FREDERICO VASCONCELOS
SÃO PAULO, SP (FOLHAPRESS) – Contratos de obras do Tribunal de Justiça de São Paulo provocaram uma disputa entre integrantes do órgão.
A desembargadora Maria Lúcia Pizzotti acusa o presidente da corte, Paulo Dimas Mascaretti, de omissão por não mandar apurar fatos graves e inconsistências em contratos. Ela deve protocolar um pedido de providências no Conselho Nacional de Justiça.
Pizzottti sustenta que Mascaretti não acolheu vários pedidos de impugnação que apresentou, tendo prorrogado contrato com o consórcio Argeplan-Concremat, alvo de investigações.
Em vez de cancelar uma nova licitação, como ela sugeriu, o presidente aprovou o terceiro aditivo num contrato firmado em 2013 com o consórcio, para elaborar projetos e acompanhar obras executadas por outras empresas.
“É um contrato valiosíssimo, de R$ 130 milhões”, diz Pizzotti.
Em relatórios enviados ao presidente do TJ-SP, a desembargadora registrou “o desconforto de o tribunal permanecer atrelado a uma empresa que, nos últimos meses, vem ocupando as páginas policiais dos jornais”.
Um dos sócios da Argeplan é o coronel da PM aposentado João Baptista Lima Filho, investigado na Lava Jato. Amigo do presidente Michel Temer, o coronel Lima é um dos alvos da delação da JBS.
A desembargadora também registrou que a Concremat é investigada por supostos erros de projeto e de execução da Ciclovia Tim Maia, no Rio de Janeiro, que desabou em abril de 2016, quando morreram duas pessoas.
Mascaretti diz que isso não impede a prorrogação dos contratos, que vêm sendo cumpridos. Ele afirma que submeteu os questionamentos da desembargadora ao Órgão Especial, a instância máxima do tribunal.
O presidente da Comissão de Assuntos Administrativos do tribunal, desembargador Ademir de Carvalho Benedito, informou ao colegiado que a comissão ouviu a desembargadora. “Nenhuma irregularidade existe”, disse.
CERCEAMENTO
Pizzotti afirma que Mascaretti proibiu que as secretarias do tribunal fornecessem dados diretamente a ela, centralizando as informações no gabinete da presidência.
Na semana passada, o presidente proferiu uma decisão monocrática, determinando que a questão não deve voltar ao Órgão Especial. Pizzotti diz que, na semana passada, o presidente disponibilizou a vista aos autos do orçamento, o que negara antes.
“Estou tendo o meu direito de desembargadora e de cidadã cerceado”, diz ela.
O caso veio à tona no Órgão Especial no dia 26 de julho.
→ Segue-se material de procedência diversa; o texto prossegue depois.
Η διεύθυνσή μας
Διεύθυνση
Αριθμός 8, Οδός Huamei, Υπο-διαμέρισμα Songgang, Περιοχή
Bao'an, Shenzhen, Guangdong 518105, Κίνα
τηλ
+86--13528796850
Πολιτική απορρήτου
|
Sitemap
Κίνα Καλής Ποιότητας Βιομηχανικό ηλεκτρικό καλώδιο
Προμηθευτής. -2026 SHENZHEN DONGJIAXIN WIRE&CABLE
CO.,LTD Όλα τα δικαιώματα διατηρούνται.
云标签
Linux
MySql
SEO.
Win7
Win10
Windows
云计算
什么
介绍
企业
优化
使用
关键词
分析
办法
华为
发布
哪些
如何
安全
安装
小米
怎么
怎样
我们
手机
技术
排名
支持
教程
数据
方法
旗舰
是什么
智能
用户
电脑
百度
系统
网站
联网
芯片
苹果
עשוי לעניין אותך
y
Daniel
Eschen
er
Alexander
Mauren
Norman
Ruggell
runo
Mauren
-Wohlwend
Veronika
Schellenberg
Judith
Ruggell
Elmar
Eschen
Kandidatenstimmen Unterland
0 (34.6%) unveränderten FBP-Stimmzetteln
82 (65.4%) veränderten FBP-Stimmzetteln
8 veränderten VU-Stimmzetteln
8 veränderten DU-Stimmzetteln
Pizzotti atuava como suplente e votou pela não aprovação da proposta orçamentária de 2018. Ela reclama que Mascaretti não publicou o voto divergente.
Coordenadora da comissão de restauro do Palácio da Justiça, ela analisou outros contratos de obras e serviços. Alegou que não obteve dados para justificar gastos com “cifras desproporcionais”.
“Os valores referem-se apenas a projetos, e não a obras a serem executadas”, afirma.
Responsável pela execução da obra de restauro, a Concrejato pertence ao mesmo grupo da Concremat, responsável pela fiscalização dessa obra. “Isso é conflito de interesse”, diz.
Em três anos, o tribunal pagou cerca de R$ 680 mil a um arquiteto da Concremat, especialista em restauração. Ele foi substituído por um funcionário do tribunal. Para Pizzotti, a fiscalização por empresas do mesmo grupo nunca foi necessária.
Ela pediu a abertura de sindicância. A desembargadora já havia criticado o aumento do número de engenheiros contratados para fiscalizar obras. Afirmou que eram “pífios” os relatórios sobre engenheiros “transitando de uma comarca para outra”.
A desembargadora diz que 91% dos projetos envolvem obras de proteção e combate a incêndio, mas quase a totalidade não foi executada.
“Possivelmente, por ter como sócio um coronel da PM aposentado, praticamente todos os projetos de proteção e combate a incêndio em órgãos públicos de São Paulo foram executados pela Argeplan”, diz a juíza.
Ela questionou, entre outros itens, R$ 3,9 milhões para manutenção preventiva nos carros da frota do tribunal e R$ 250 mil para “reforma da cozinha do apartamento funcional dos juízes de Jundiaí”.